Roses rouges et piments verts: un introuvable drôlement corsé avec Danielle Darrieux (1973) (Rubrique cinéma)

Danielle Darrieux, la jeune femme moderne du cinéma français des années 30

(Rubrique: cinéma)

LUC DARDENNE, CINÉASTE ET PHILOSOPHE  (rubrique cinéma)

PATRICK MODIANO ET LE CINÉMA

(rubrique Cinéma)

Les Rencontres philosophiques 2017 : pari réussi !

 

A l’heure où se conclut cette nouvelle année philosophique en principauté, le bilan est plus que concluant. Qui aurait cru il y a seulement deux ans que Monaco deviendrait un haut lieu de réflexion où les penseurs contemporains les plus réputés et respectés auraient plaisir à se rencontrer dans une moderne agora, ouverte à tous les curieux ? Ce fut le pari de Charlotte Casiraghi lorsqu’elle proposa à son ancien professeur de philosophie Robert Maggiori de l’accompagner dans cette audacieuse entreprise.
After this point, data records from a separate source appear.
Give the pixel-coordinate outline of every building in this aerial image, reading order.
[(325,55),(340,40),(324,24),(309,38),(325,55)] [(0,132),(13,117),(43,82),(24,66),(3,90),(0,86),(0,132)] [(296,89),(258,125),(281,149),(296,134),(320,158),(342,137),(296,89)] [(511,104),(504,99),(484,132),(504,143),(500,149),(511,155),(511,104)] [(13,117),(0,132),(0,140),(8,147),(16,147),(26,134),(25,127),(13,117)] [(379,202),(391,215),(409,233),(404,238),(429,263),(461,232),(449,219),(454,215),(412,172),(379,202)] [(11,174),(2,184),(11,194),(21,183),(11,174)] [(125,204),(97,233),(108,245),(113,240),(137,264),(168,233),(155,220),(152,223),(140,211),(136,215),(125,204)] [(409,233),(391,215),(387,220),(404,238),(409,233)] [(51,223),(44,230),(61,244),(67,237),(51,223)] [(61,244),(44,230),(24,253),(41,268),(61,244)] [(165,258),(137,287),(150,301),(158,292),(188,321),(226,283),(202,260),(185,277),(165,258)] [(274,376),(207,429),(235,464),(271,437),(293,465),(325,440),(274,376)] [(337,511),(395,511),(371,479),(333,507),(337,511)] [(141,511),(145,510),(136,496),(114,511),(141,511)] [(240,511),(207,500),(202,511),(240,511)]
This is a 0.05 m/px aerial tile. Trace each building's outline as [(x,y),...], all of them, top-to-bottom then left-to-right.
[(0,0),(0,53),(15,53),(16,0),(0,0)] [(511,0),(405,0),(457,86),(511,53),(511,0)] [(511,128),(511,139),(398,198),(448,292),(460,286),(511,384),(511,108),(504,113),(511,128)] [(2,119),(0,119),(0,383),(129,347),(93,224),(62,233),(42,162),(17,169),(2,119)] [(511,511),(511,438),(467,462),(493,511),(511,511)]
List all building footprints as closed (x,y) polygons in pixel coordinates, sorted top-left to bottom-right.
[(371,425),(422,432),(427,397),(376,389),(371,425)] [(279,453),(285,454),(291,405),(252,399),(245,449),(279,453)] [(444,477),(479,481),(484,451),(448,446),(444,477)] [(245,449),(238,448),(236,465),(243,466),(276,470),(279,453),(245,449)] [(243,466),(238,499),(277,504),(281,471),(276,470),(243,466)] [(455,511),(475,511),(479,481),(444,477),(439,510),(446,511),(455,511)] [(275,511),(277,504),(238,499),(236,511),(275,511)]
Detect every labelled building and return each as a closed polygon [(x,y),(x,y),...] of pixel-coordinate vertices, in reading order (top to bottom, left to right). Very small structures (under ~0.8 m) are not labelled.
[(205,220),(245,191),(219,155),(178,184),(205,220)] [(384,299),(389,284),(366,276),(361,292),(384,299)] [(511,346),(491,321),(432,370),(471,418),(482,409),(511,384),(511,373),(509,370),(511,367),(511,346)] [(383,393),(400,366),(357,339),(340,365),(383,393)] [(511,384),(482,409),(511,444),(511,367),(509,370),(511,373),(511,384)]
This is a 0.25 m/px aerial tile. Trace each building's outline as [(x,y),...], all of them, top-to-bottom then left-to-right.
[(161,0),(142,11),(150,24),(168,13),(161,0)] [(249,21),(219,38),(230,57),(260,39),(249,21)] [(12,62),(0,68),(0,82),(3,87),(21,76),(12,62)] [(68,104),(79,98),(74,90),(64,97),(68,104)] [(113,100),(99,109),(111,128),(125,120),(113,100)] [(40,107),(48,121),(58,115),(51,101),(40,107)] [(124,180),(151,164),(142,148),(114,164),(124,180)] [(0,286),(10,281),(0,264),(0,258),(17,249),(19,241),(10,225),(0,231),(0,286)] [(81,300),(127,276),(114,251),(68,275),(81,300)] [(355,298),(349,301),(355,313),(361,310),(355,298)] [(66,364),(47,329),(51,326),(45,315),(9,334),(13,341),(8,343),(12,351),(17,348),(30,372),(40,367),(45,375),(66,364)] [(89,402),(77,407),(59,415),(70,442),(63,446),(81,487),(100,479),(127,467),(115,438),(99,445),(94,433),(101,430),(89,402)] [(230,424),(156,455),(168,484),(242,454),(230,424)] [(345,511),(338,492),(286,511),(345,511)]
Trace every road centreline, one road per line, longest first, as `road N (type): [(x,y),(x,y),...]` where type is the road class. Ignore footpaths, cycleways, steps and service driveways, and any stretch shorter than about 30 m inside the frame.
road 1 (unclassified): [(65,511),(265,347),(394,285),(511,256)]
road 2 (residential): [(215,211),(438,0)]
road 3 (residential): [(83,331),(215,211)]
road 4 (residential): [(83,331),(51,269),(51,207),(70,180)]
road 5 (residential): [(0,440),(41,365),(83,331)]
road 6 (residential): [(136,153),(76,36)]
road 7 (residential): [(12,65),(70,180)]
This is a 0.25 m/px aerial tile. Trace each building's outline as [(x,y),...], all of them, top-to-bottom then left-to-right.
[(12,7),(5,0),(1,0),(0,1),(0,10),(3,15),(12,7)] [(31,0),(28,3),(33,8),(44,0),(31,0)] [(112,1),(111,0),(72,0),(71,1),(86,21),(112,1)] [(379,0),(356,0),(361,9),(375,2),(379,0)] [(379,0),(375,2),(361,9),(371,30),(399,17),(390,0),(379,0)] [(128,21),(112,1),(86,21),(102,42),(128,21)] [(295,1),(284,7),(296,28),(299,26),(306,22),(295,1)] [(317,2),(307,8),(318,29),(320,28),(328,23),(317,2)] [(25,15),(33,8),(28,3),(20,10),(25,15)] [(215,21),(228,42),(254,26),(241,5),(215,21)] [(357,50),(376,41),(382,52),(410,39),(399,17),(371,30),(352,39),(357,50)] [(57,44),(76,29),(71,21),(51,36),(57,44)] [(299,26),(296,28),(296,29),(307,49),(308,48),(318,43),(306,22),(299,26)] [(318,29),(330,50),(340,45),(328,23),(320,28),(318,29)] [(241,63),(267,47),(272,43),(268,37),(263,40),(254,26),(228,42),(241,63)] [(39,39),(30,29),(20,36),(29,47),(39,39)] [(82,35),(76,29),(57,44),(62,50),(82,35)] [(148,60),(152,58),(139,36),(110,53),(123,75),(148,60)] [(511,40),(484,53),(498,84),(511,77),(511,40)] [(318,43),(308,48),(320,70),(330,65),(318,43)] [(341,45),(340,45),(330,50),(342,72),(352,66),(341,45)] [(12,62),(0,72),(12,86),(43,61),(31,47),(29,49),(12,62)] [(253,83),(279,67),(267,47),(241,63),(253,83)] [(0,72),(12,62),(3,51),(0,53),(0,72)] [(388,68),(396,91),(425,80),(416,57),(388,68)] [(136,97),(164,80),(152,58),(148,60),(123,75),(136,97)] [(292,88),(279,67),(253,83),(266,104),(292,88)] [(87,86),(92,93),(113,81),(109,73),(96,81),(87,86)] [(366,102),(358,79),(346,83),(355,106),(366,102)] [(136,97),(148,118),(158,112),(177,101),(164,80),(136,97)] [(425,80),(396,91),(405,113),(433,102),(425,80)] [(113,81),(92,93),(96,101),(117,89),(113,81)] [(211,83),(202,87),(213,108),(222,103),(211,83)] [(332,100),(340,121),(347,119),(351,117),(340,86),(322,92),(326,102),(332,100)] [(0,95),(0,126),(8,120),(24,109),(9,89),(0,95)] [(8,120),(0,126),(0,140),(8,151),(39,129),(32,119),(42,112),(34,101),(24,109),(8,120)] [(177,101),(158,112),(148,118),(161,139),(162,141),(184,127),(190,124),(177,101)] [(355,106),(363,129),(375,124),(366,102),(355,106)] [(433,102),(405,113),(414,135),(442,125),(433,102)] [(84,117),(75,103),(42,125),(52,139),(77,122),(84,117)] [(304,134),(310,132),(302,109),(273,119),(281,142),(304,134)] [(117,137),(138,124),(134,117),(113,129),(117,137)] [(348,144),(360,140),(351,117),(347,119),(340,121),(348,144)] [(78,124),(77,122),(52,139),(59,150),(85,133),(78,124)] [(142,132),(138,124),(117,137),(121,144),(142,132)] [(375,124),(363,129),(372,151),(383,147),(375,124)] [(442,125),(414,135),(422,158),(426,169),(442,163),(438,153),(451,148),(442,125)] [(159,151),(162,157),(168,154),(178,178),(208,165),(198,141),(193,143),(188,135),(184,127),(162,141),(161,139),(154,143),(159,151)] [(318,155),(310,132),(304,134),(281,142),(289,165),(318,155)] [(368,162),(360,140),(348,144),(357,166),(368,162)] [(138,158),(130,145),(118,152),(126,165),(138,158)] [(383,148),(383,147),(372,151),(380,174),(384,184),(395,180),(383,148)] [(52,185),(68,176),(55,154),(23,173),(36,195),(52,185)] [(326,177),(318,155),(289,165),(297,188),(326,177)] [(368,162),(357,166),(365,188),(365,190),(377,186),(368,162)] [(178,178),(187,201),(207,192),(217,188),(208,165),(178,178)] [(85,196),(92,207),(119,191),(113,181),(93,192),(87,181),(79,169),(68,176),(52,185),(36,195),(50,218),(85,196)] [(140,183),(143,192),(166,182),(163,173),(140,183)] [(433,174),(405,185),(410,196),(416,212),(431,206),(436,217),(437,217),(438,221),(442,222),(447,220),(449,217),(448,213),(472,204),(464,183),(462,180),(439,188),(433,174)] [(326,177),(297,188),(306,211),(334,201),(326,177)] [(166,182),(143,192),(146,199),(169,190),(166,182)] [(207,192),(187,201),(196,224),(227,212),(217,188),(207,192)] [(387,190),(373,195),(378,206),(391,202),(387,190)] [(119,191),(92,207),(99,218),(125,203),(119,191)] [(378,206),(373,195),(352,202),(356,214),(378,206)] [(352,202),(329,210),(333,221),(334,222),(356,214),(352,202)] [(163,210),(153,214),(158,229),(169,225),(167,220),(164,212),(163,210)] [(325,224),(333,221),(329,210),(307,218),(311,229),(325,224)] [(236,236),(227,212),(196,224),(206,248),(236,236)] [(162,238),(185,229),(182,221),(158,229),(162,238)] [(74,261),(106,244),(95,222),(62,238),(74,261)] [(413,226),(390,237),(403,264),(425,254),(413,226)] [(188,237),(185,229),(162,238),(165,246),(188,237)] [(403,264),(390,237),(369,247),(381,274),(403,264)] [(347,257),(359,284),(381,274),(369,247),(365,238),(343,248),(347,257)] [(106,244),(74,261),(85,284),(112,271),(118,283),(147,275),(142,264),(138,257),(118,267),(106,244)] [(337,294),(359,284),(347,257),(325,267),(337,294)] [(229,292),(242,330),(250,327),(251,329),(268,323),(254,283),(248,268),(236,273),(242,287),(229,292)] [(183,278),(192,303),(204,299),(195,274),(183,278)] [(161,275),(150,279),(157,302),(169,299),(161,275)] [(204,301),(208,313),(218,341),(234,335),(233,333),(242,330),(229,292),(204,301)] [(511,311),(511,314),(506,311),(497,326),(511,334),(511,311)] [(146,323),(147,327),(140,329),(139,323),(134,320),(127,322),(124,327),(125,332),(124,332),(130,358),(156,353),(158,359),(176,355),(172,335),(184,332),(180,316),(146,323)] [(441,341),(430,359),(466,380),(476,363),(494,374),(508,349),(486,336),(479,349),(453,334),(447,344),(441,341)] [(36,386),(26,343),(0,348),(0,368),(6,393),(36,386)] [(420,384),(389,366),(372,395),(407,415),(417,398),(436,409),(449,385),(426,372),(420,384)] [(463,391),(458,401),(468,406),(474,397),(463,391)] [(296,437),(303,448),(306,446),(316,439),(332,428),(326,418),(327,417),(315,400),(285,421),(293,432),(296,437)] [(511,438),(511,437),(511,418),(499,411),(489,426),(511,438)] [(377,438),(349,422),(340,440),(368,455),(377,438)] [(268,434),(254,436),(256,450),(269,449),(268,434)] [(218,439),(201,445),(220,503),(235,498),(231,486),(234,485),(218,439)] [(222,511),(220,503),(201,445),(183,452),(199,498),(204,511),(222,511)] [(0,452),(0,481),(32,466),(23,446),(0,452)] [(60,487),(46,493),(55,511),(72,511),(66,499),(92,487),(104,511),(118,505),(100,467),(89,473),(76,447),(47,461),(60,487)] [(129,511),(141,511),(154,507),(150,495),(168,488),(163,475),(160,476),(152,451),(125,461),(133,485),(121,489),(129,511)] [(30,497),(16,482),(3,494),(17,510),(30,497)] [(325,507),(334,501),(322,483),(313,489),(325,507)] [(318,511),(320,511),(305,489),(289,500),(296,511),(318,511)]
Défi remporté haut la main.

Chaque mois, d’octobre à avril, des penseurs tels que Jean-Luc Marion, Georges Vigarello, Catherine Millet ou Philippe Liotard ont planché sur la question du corps, tandis que des spectacles de danse accompagnèrent la réflexion en offrant une bienvenue incarnation aux idées échangées. Les 7 et 8 juin, le colloque désormais annuel s’est lui penché sur le thème de la conversation et ses avatars, avec des figures aussi diverses que la rabbin Delphine Horvilleur, la philosophe Barbara Cassin, ou encore le linguiste Claude Hagège. Une table-ronde animée par Elisabeth Quin termina le colloque, durant lequel l’ethnopsychiatre Tobie Nathan régala nos oreilles en mettant en évidence la manière dont la conversation est une manière de « passer le temps » qui crée « de l’amitié » et « produit de la volupté sociale. » Ce fut alors l’heure de décerner les prix. Il fut rappelé qu’il n’existe ni prix Nobel, ni médaille Fields de philosophie, ce qui ne donne que … plus de prix à cette récompense offerte par la principauté : Jean-Claude Milner s’est vu décerné le prix pour l’ensemble de son œuvre, Emanuele Coccia le prix pour son livre La Vie des plantes, et enfin les Éditions de l’Eclat ont été saluées pour leur audace.

Charlotte Casiraghi, visiblement émue, a redit tout son engagement et son bonheur de poursuivre l’aventure, quand Robert Maggiori a souligné l’exceptionnel laboratoire moderne de production de pensée qu’est devenu Monaco, concluant par ces mots: « La philosophie n’est pas triste ! »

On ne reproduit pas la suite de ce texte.